Delta = change over time

I head out for New Orleans tomorrow, and rarely have I been sadder about leaving my stifling Mississippi cubby-hole. Returning from Ithaca on a clean air and frostbite high, I was anxious about seeing the South with clouded Northern eyes. New York was so much the ideal metropolis -- a giant steel and concrete octopus whose robot arms reach as far as the Catskills to carry the pulse of modernity into even the most remote mountain communities and ex-hippie communes. After experiencing the mess of organic tentacles that is New Orleans, the Holy Shit factor was high. But what I'm starting to figure out is that cities are simply the abstract ideal to which people in the region aspire. New York, being America's archetypal city, is this country's urban poster-child: immaculate cultural programming, fluid mobility, and a hermetical seal over a self-contained yet fully integrated system.
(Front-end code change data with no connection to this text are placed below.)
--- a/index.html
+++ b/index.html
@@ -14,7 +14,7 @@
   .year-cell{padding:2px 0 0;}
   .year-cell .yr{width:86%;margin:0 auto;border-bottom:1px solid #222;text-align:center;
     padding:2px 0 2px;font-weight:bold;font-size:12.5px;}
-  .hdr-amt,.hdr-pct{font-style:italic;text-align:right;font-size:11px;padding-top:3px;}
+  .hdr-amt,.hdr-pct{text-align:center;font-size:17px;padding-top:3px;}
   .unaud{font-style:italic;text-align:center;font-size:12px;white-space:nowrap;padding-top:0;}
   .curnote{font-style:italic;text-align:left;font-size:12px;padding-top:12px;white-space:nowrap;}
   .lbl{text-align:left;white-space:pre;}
This description not only applies to the city itself, but to the myriad of communities contained within it. However, to stretch that characterization onto each individual resident is ridiculous. Nobody is all New York, all the time. While many of us are indeed striving for that kind of automated efficiency, we still have to face the fact that, sometimes, nigiri at Nobu and an opening at the Met does not hold the same appeal to carnal pleasure as Popeye's chicken and Will Ferrell.
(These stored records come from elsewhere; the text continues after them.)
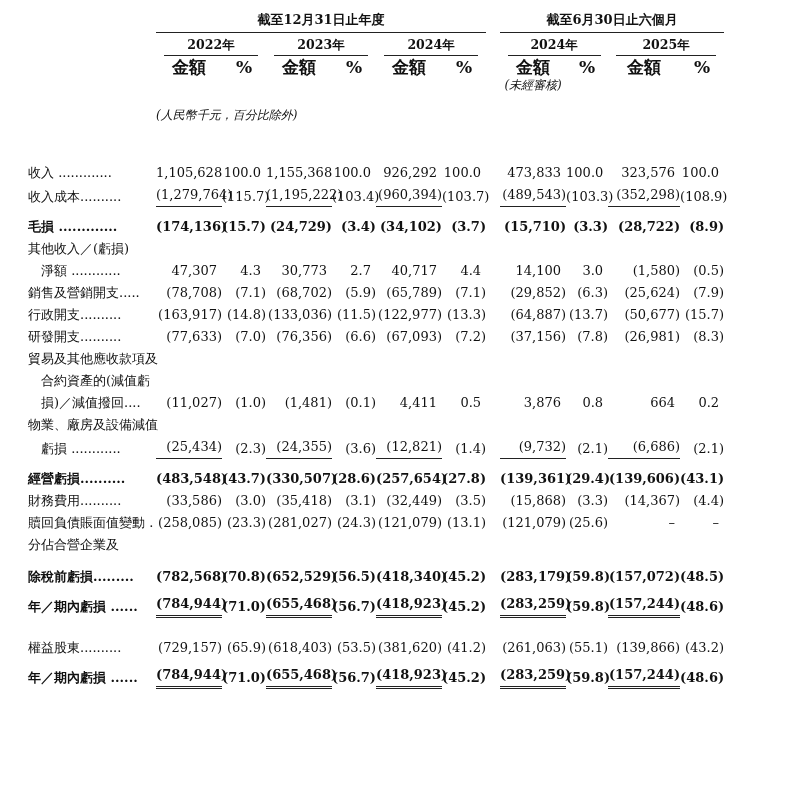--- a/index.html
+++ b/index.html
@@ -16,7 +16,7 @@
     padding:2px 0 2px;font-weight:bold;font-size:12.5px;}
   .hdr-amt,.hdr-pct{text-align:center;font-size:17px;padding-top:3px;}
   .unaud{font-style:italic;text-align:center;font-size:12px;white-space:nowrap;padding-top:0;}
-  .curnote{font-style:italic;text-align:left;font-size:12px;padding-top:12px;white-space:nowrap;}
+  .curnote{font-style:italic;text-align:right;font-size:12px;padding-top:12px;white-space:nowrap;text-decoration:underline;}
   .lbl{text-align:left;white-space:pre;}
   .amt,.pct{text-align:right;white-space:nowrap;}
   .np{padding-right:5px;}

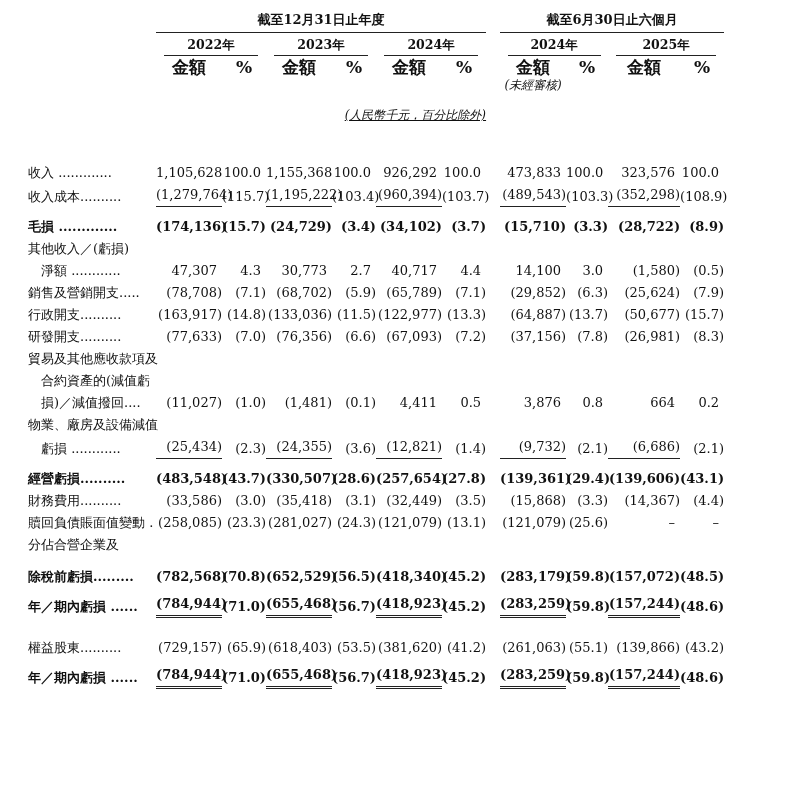--- a/index.html
+++ b/index.html
@@ -311,6 +311,20 @@
           <td class="amt">(157,072)</td>
           <td class="pct">(48.5)</td>
         </tr>
+        <tr>
+          <td class="lbl">所得稅 ............</td>
+          <td class="amt ul">(2,376)</td>
+          <td class="pct">(0.2)</td>
+          <td class="amt ul">(2,939)</td>
+          <td class="pct">(0.3)</td>
+          <td class="amt ul">(583)</td>
+          <td class="pct">(0.1)</td>
+          <td></td>
+          <td class="amt ul">(80)</td>
+          <td class="pct">(0.0)</td>
+          <td class="amt ul">(172)</td>
+          <td class="pct">(0.1)</td>
+        </tr>
         <tr class="gaprow">
           <td colspan="12" style="height: 5px;"></td>
         </tr>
Which is where Mississippi comes in. When I stay here, I feel like I can let my rigid posture slump a little. Every city I've lived in has left some sort of imprint, but this Southern burg is like a lopsided down pillow placed at the small of my back. What it brings is bittersweet relief from progressive pretensions, as well as a unique chiropractic realignment. My mutant power has always been adaptability. This has not come by nature, but by a hell of a lot of painstaking nurture -- on the part of personal dedication, but mostly due to outside influence like the fall of the Soviet Union, cutbacks on governmental scientific spending, and one giant fucking hurricane -- and I think I've finally gotten a goodish grasp on the art of smelting and refining to suit an endless variety of molds. A lesson for a goddamn lifetime. When I come here to this itty-bitty backwater and enjoy myself so thoroughly, and when I'm mature enough to refuse the label of "slumming it" to describe my visceral enjoyment, this is when I know progress has definitely been made. Mississippi is not a slum. It is the other side of the coin, the broken backbone on which places like New York, both mentally and physically, are created.

If nothing else good comes out of this year, I've walked away with quite possibly the most important discovery in all my twenty-one years of life: the ability to keep myself sane and satisfied. And that, ladies and gentlemen, beats manic ecstasy in four out of five blind taste tests. Peace out, Mississippi. See you in the spring.